If you are in generally good physical shape but are concerned about abdominal fat deposits or loose skin that does not respond to diet and exercise, the procedure can potentially reduce or even eliminate a protruding abdomen. Abdominoplasty can produce a permanent scar which can possibly extend to both sides of your hips, although the scar will likely be located below the bikini or bathing suit line.

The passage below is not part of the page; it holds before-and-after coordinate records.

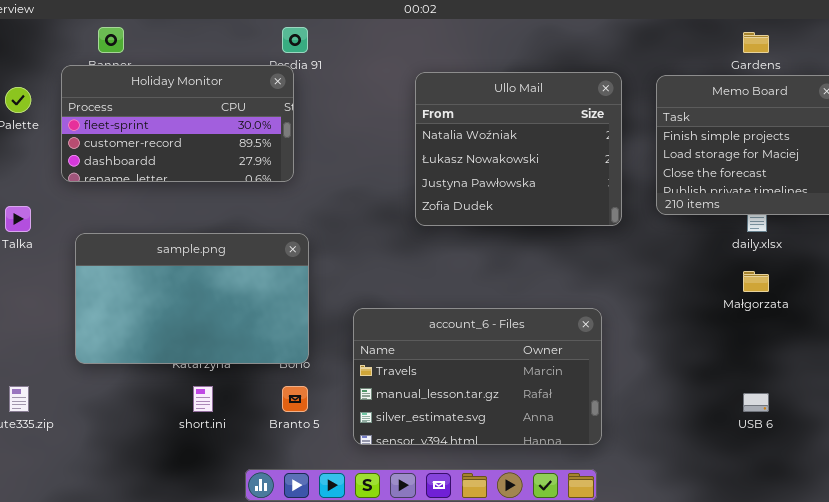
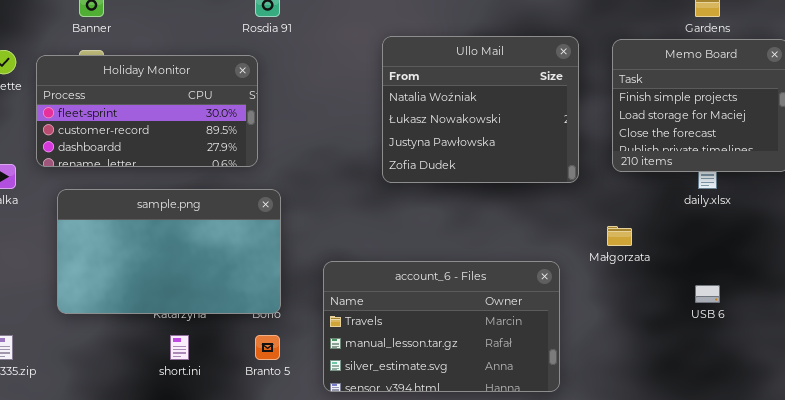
Holiday Monitor: [61,65,294,182] -> [36,55,258,167], moved
Małgorzata: [743,271,769,292] -> [607,226,632,246], moved
USB 6: [743,393,769,412] -> [695,285,720,303], moved

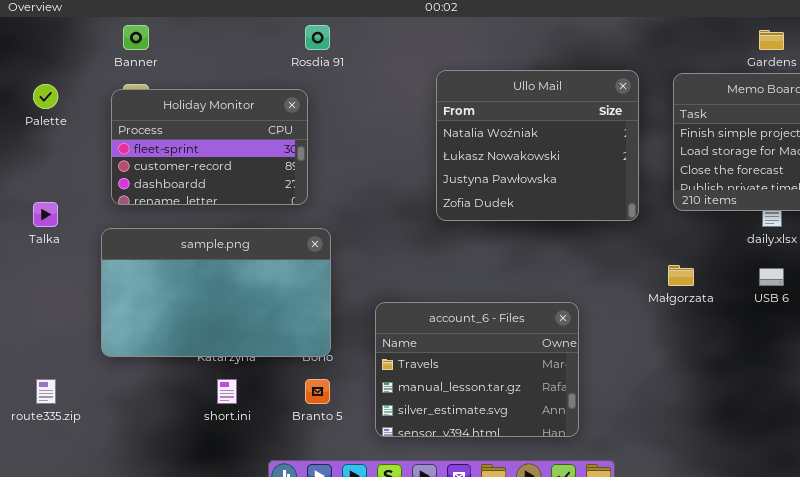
Holiday Monitor: [36,55,258,167] -> [111,89,308,205], resized
account_6 - Files: [323,261,560,392] -> [375,302,579,437], resized
USB 6: [695,285,720,303] -> [759,268,784,286], moved

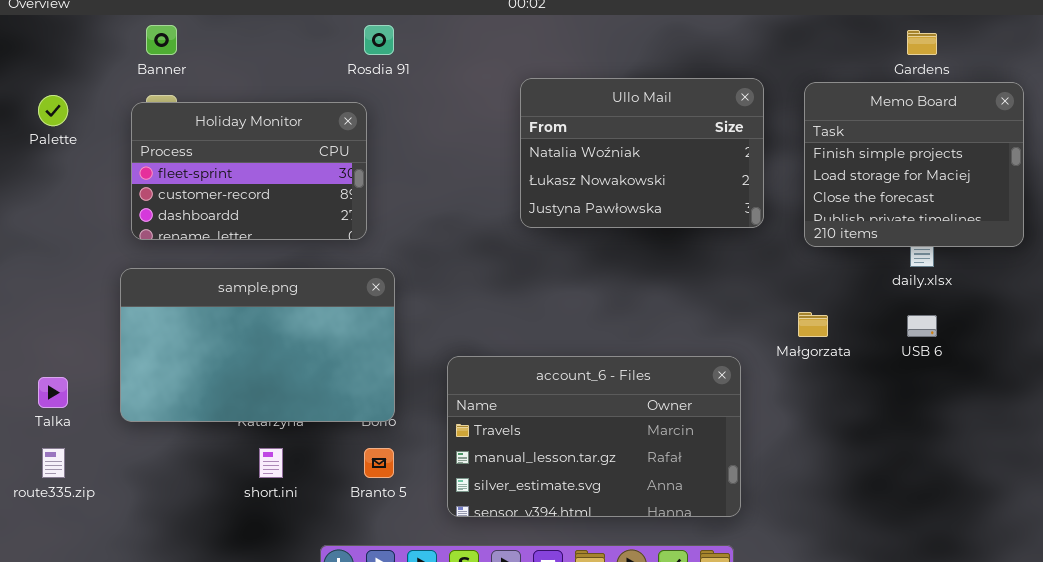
Ullo Mail: [436,70,639,221] -> [520,78,764,228], resized
Talka: [33,202,58,227] -> [38,377,68,408], moved
account_6 - Files: [375,302,579,437] -> [447,356,741,517], resized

After pregnancy or weight loss, excess skin and fat can distort the appearance of the abdomen. In particular, many women find that after their second child or after bearing twins, their muscles and skin do not return to their original appearance secondary to repeated stretch of the abdomen. The abdominoplasty, or “tummy tuck” procedure, creates a flatter, firmer abdomen by removing excess fat and skin, and tightening the abdominal muscles. You are a good candidate for a tummy tuck if you are at a stable weight and are physically healthy, you have realistic expectations, and you do not smoke.
Anatomy of the Abdomen
The abdominal wall consists of skin, fat, and muscle. The rectus abdominis muscles, whichform the “six pack” of muscles on the abdomen, are covered by a firm sheath called the rectus fascia. This fascial layer frequently weakens and stretches out with pregnancy and weight gain. As a result, once a patient loses weight or has her children, she may be left with laxity of the abdominal wall. During surgery, the fascial layer over the rectus abdominis muscles is tightened, and the excess skin and fat are removed.
Tummy Tuck steps
The abdominoplasty procedure is performed with a horizontal incision in the lower abdomen within the bikini line. In patients who have undergone a prior C-section, the incision can be made in the same location and extended to the sides. The rectus abdominis muscles of the abdomen are tightened, and the excess skin and fat are trimmed and redraped. Most abdominoplasty surgeries require repositioning of the umbilicus, or navel through a second incision. In the “mini” abdominoplasty procedure, lower abdominal muscle tightening with fat and skin removal are performed through a limited horizontal bikini incision only, without repositioning of the navel. The resulting scar is usually low on the abdomen, and therefore can be concealed within most bathing suits and clothing. Small drain tubes are placed with both techniques.